>> BEGIN TEXT

# My outdoor marmoset enclosure



## jonnybrfc (May 10, 2010)

Hi guys just thought i would share some pictures of the project that ive been working on for the last month or so. so heres the finished result, let me know what yous think?


insulating between the shed rivets and also in the roof.










the secruity door for the inside heated part.











the secruity door from inside the enclosure










the heater










which is attached to this thermostat on the outside of the secruity door










heavy duty polethyne on the outside floor area for to protect the wood from rain etc.











treated bark on the floor











and a few pictures of what it looks like now.









































a view from the hatch to outside





















the husky really wants in.










so its taken quite a while to do it and a lot of money but well worth it in the end, the outside aviary is double wired, with reniforced galavanised steel on the outside so dogs cats etc can get in and finer galavanised steel on the inside so the primates cant get their hands out. the light in the inside is on for 12 hours a day amd the heater is attached to the thermostat to come on wen needed. i will try and snap some pictures of them in it soon for yous, in the mean time let me know what you all think?

jonny : victory:


----------



## Zoo-Man (Apr 12, 2008)

Looking good Jonny! :2thumb: 

Come & make me one! :lol2:


----------



## PETERAROBERTSON (Jul 2, 2008)

>> END TEXT

• EXERCISE GOAL
Reproduce the passage of the marmoset enclosure thread that starts with "## jonnybrfc (May" and goes on through "in the roof.".

>> BEGIN EXCERPTED DATA

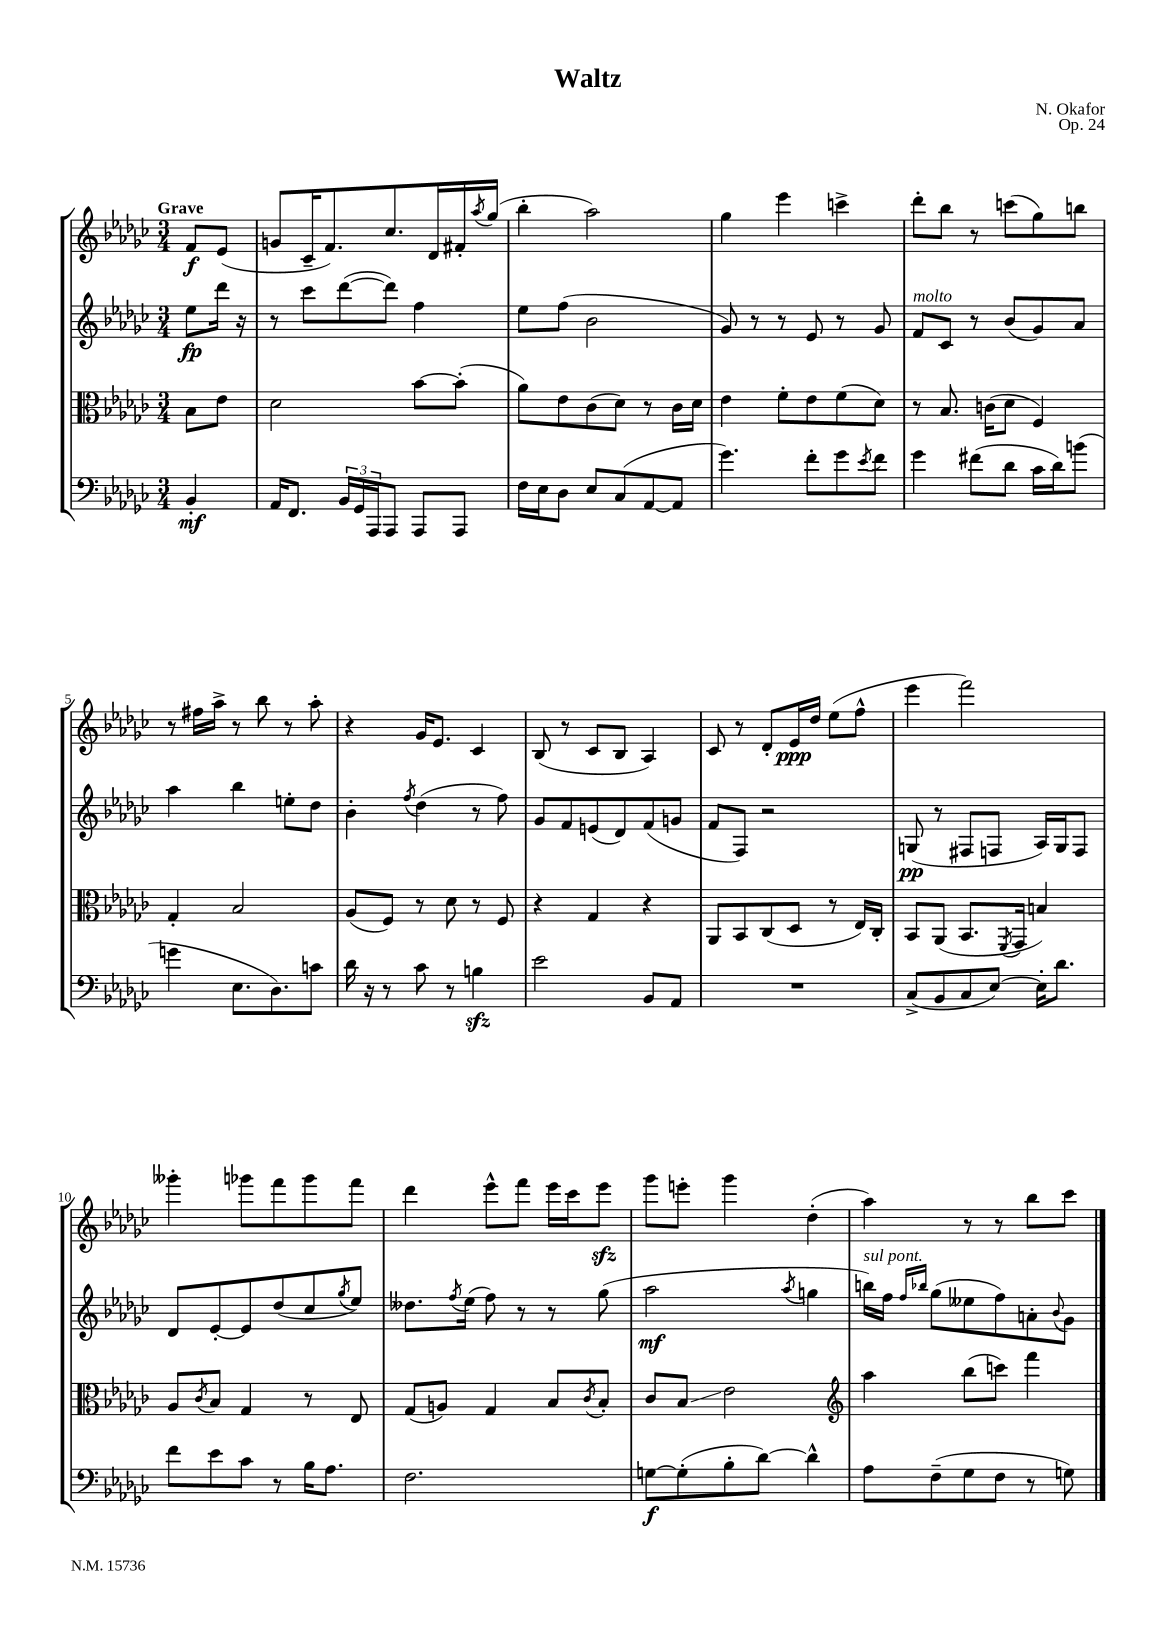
\header { title = "Waltz" composer = "N. Okafor" opus = "Op. 24" }
<<
\new StaffGroup <<
\new Staff = "s0" {
    \clef treble \key ges \major \numericTimeSignature \time 3/4 \partial 4 \tempo "Grave"
    f'8\f ees'8( |
    g'8 ces'16-- f'8.) ces''8. des'16 fis'16-. \acciaccatura { aes''8 } ges''16( |
    bes''4-. aes''2) |
    ges''4 ees'''4 c'''4-> |
    des'''8-. bes''8 r8 c'''8( ges''8) b''8 |
    r8 fis''16 aes''16-> r8 bes''8 r8 aes''8-. |
    r4 ges'16 ees'8. ces'4 |
    bes8( r8 ces'8 bes8 aes4) |
    ces'8 r8 des'8-. ees'16\ppp des''16 ees''8( f''8-^ |
    ees'''4 f'''2) |
    geses'''4-. ges'''8 f'''8 ges'''8 f'''8 |
    des'''4 ees'''8-^ f'''8 ees'''16 ces'''16 ees'''8\sfz |
    ges'''8 e'''8-. ges'''4 des''4-.( |
    aes''4) r8 r8 bes''8 ces'''8 \bar "|." |
}
\new Staff = "s1" {
    \clef treble \key ges \major \numericTimeSignature \time 3/4 \partial 4
    ees''8\fp des'''16 r16 |
    r8 ces'''8 des'''8~( des'''8) f''4 |
    ees''8 f''8( bes'2 |
    ges'8) r8 r8 ees'8 r8 ges'8 |
    f'8^\markup { \italic "molto" } ces'8 r8 bes'8( ges'8) aes'8 |
    aes''4 bes''4 e''8-. des''8 |
    bes'4-. \acciaccatura { f''8 } des''4( r8 f''8) |
    ges'8 f'8 e'8( des'8) f'8( g'8 |
    f'8 f8) r2 |
    g8\pp( r8 fis8 f8 aes16) g16 f8 |
    des'8 ees'8~-. ees'8 des''8( ces''8 \acciaccatura { ges''8 } ees''8) |
    deses''8. \acciaccatura { f''8 } ees''16( f''8) r8 r8 ges''8( |
    aes''2\mf \acciaccatura { aes''8 } g''4 |
    b''16^\markup { \italic "sul pont." }) f''16 \grace { f''16 bes''16 } ges''8( eeses''8 f''8) a'8-. \appoggiatura { bes'8 } ges'8 \bar "|." |
}
\new Staff = "s2" {
    \clef alto \key ges \major \numericTimeSignature \time 3/4 \partial 4
    bes8 ees'8 |
    des'2 bes'8~ bes'8-.( |
    aes'8) ees'8 ces'8( des'8) r8 ces'16 des'16 |
    ees'4 f'8-. ees'8 f'8( des'8) |
    r8 bes8. c'16( des'8 f4) |
    ges4-. bes2 |
    aes8( f8) r8 des'8 r8 f8 |
    r4 ges4 r4 |
    aes,8 bes,8 ces8( des8 r8 ees16) ces16-. |
    bes,8 aes,8( bes,8. \acciaccatura { f,8 } ges,16 b4) |
    aes8 \acciaccatura { ces'8 } bes8 ges4 r8 ees8 |
    ges8( a8) ges4 bes8 \acciaccatura { ces'8 } bes8-. |
    ces'8 bes8\glissando ees'2 |
    \clef treble aes''4 bes''8( c'''8) f'''4 \bar "|." |
}
\new Staff = "s3" {
    \clef bass \key ges \major \numericTimeSignature \time 3/4 \partial 4
    bes,4-.\mf |
    aes,16 f,8. \tuplet 3/2 { bes,16 ges,16 aes,,16 } aes,,8 aes,,8 aes,,8 |
    f16 ees16 des8 ees8 ces8( aes,8~ aes,8 |
    ges'4.) f'8-. ges'8 \acciaccatura { ees'8 } f'8 |
    ges'4 fis'8( des'8 ces'16 des'16) b'8( |
    g'4 ees8. des8.) c'8 |
    des'16 r16 r8 ces'8 r8 b4\sfz |
    ees'2 bes,8 aes,8 |
    R2. |
    ces8->( bes,8 ces8 ees8~) ees16-. des'8. |
    f'8 ees'8 ces'8 r8 bes16 aes8. |
    f2. |
    g8~\f g8-.( bes8-. des'8~) des'4-^ |
    aes8 f8--( ges8 f8 r8 g8) \bar "|." |
}
>>
>>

>> END EXCERPTED DATA

• THE RESPONSE
## jonnybrfc (May 10, 2010)

Hi guys just thought i would share some pictures of the project that ive been working on for the last month or so. so heres the finished result, let me know what yous think?


insulating between the shed rivets and also in the roof.